▶ [Exercise] The answer is a stretch of the material below, returned exactly: the line containing "Instantaneous Reverse Current (mA)", the line containing "Jenny, a 52", and all lines between.
☆ ☆ ☆ ☆ ☆
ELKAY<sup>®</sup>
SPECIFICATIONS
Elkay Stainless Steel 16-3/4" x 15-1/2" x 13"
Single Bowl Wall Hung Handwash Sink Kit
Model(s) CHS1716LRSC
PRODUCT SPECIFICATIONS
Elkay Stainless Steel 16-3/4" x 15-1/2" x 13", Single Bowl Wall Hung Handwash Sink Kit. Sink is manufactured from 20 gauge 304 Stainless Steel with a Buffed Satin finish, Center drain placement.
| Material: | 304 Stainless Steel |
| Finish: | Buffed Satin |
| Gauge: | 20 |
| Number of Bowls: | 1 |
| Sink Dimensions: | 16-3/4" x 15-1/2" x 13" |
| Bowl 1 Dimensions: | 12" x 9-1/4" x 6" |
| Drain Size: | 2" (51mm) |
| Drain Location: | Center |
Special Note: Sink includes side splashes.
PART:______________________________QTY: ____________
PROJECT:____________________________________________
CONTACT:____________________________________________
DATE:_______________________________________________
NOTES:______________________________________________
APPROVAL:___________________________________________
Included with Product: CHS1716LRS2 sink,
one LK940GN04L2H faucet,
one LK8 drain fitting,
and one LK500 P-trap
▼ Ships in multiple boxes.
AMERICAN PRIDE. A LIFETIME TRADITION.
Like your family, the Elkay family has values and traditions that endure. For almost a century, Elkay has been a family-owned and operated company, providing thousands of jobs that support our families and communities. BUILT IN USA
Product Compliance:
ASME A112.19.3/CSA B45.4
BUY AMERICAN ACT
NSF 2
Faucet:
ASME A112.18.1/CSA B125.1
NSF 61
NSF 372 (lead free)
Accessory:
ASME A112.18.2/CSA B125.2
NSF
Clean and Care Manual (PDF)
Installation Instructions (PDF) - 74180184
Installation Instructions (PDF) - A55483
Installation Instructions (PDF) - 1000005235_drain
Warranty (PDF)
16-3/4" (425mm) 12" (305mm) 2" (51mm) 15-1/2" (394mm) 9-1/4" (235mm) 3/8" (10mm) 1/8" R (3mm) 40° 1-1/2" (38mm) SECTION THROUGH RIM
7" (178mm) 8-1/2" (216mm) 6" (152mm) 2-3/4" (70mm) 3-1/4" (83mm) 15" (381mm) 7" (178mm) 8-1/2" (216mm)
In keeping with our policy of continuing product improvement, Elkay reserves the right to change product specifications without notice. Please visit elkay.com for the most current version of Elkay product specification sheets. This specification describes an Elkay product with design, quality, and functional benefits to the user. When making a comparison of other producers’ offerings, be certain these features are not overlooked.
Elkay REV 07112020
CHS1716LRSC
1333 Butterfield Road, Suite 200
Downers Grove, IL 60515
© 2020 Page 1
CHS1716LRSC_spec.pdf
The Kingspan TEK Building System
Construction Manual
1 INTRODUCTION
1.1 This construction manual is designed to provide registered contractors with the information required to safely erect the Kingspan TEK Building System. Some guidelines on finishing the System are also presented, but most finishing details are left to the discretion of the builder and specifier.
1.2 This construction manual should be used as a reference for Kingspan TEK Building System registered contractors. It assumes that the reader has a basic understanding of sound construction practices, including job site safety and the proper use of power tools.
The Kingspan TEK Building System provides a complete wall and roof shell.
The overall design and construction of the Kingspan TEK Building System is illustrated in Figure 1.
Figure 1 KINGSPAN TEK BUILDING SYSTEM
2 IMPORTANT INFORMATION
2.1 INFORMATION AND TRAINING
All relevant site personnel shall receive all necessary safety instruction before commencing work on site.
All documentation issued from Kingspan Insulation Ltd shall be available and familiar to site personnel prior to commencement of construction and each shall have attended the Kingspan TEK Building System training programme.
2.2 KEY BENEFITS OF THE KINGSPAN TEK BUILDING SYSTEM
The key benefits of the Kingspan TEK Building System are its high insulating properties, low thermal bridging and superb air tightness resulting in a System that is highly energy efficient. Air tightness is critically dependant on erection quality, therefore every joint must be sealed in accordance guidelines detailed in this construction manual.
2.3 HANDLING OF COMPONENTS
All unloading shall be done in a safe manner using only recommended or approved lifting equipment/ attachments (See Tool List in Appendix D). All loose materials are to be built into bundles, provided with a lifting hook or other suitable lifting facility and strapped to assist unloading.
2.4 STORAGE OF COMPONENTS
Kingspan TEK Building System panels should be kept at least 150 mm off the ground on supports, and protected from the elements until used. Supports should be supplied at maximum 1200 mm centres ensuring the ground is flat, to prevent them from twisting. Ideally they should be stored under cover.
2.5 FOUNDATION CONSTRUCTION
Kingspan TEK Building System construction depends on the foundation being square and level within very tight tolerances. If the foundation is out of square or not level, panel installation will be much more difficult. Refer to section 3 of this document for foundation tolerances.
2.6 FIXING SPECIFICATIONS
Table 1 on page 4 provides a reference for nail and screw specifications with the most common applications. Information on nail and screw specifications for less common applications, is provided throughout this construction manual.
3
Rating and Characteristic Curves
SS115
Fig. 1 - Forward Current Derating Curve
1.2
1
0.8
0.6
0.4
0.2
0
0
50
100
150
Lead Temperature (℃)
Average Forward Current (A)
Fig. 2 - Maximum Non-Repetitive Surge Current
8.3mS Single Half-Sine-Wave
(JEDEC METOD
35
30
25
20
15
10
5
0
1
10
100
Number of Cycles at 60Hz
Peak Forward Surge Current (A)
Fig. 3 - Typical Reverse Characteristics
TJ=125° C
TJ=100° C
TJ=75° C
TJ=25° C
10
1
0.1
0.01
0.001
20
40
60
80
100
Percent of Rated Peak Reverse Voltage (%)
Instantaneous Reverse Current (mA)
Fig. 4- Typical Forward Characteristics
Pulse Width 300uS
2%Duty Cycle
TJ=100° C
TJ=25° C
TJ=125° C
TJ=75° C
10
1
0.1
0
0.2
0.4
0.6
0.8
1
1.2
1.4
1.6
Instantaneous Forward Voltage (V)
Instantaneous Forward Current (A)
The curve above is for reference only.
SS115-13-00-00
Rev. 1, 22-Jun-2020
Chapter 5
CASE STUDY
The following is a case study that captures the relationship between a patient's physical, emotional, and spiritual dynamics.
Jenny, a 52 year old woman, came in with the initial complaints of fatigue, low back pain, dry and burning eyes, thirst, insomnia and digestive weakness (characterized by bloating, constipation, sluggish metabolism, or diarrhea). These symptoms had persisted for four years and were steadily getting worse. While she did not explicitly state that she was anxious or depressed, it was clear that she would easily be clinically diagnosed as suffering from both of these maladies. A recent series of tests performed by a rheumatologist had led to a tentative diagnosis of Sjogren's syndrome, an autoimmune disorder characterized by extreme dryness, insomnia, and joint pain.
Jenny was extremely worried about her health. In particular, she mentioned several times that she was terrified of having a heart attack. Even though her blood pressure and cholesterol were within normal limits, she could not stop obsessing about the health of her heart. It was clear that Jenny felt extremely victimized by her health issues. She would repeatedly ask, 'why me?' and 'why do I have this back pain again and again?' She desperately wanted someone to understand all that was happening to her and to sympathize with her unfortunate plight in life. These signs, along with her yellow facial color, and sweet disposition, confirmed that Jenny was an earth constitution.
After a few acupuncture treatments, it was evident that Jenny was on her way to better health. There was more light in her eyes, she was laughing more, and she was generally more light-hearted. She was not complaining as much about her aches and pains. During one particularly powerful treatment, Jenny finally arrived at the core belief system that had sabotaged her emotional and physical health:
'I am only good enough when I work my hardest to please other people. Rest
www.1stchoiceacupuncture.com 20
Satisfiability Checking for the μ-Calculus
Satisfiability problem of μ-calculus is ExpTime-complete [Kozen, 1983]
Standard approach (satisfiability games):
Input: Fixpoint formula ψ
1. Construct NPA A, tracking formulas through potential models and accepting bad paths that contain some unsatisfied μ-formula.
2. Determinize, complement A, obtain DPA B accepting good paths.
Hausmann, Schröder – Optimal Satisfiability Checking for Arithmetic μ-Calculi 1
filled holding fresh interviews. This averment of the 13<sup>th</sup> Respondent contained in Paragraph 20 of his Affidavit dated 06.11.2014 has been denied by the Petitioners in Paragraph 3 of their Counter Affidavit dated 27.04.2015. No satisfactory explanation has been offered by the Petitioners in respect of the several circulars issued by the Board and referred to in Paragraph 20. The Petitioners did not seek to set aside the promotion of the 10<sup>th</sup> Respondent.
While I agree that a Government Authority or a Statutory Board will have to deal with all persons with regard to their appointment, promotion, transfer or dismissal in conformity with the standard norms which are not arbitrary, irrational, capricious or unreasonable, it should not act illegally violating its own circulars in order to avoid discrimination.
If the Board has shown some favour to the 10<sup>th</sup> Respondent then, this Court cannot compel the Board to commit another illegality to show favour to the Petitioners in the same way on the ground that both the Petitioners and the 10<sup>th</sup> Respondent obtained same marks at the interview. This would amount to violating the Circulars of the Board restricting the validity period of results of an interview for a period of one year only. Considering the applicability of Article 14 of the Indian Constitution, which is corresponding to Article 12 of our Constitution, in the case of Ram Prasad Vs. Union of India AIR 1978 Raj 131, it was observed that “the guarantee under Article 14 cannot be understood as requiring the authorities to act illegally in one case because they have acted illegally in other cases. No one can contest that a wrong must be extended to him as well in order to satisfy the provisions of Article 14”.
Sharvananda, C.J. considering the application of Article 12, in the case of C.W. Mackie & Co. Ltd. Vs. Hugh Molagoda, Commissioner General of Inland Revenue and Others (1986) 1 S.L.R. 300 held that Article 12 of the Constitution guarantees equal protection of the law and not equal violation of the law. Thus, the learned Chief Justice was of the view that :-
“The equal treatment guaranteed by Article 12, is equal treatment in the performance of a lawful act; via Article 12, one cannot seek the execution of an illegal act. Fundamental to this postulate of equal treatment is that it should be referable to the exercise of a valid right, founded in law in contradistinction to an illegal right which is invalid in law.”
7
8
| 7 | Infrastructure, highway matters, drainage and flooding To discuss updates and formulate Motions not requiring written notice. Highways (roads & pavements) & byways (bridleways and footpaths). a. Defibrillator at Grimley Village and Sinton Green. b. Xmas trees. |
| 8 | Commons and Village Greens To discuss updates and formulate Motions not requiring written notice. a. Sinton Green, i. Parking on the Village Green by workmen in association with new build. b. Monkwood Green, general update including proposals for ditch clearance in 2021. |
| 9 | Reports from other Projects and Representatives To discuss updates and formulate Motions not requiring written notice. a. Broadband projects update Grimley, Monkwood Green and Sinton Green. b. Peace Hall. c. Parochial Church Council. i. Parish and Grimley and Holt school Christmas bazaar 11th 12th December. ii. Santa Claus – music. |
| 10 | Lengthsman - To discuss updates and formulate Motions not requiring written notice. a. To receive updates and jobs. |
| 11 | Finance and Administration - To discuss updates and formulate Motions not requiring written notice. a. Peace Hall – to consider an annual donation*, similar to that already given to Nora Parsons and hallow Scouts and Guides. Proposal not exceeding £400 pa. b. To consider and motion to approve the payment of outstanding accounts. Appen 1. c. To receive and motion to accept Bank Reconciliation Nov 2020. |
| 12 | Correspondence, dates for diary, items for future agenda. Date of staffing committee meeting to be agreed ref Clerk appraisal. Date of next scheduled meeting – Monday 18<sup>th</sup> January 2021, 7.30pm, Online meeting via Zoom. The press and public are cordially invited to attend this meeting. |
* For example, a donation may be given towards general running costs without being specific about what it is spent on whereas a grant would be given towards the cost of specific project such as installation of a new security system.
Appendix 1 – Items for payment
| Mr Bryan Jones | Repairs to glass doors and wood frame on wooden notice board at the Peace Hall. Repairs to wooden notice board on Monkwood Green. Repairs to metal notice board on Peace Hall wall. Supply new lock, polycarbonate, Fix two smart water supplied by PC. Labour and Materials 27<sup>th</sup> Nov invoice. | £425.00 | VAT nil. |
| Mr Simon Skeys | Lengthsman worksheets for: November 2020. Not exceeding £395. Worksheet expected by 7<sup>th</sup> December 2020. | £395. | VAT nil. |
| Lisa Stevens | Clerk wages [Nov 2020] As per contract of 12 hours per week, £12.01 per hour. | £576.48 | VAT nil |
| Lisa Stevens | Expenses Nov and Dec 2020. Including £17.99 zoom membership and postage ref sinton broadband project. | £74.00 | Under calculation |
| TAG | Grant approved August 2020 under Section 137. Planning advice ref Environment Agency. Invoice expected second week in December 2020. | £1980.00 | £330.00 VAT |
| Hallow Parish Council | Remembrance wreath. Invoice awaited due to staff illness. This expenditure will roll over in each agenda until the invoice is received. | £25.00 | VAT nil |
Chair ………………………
☆ ☆ ☆ ☆ ☆
▶ [Result of the exercise]
Instantaneous Reverse Current (mA)
Fig. 4- Typical Forward Characteristics
Pulse Width 300uS
2%Duty Cycle
TJ=100° C
TJ=25° C
TJ=125° C
TJ=75° C
10
1
0.1
0
0.2
0.4
0.6
0.8
1
1.2
1.4
1.6
Instantaneous Forward Voltage (V)
Instantaneous Forward Current (A)
The curve above is for reference only.
SS115-13-00-00
Rev. 1, 22-Jun-2020
Chapter 5
CASE STUDY
The following is a case study that captures the relationship between a patient's physical, emotional, and spiritual dynamics.
Jenny, a 52 year old woman, came in with the initial complaints of fatigue, low back pain, dry and burning eyes, thirst, insomnia and digestive weakness (characterized by bloating, constipation, sluggish metabolism, or diarrhea). These symptoms had persisted for four years and were steadily getting worse. While she did not explicitly state that she was anxious or depressed, it was clear that she would easily be clinically diagnosed as suffering from both of these maladies. A recent series of tests performed by a rheumatologist had led to a tentative diagnosis of Sjogren's syndrome, an autoimmune disorder characterized by extreme dryness, insomnia, and joint pain.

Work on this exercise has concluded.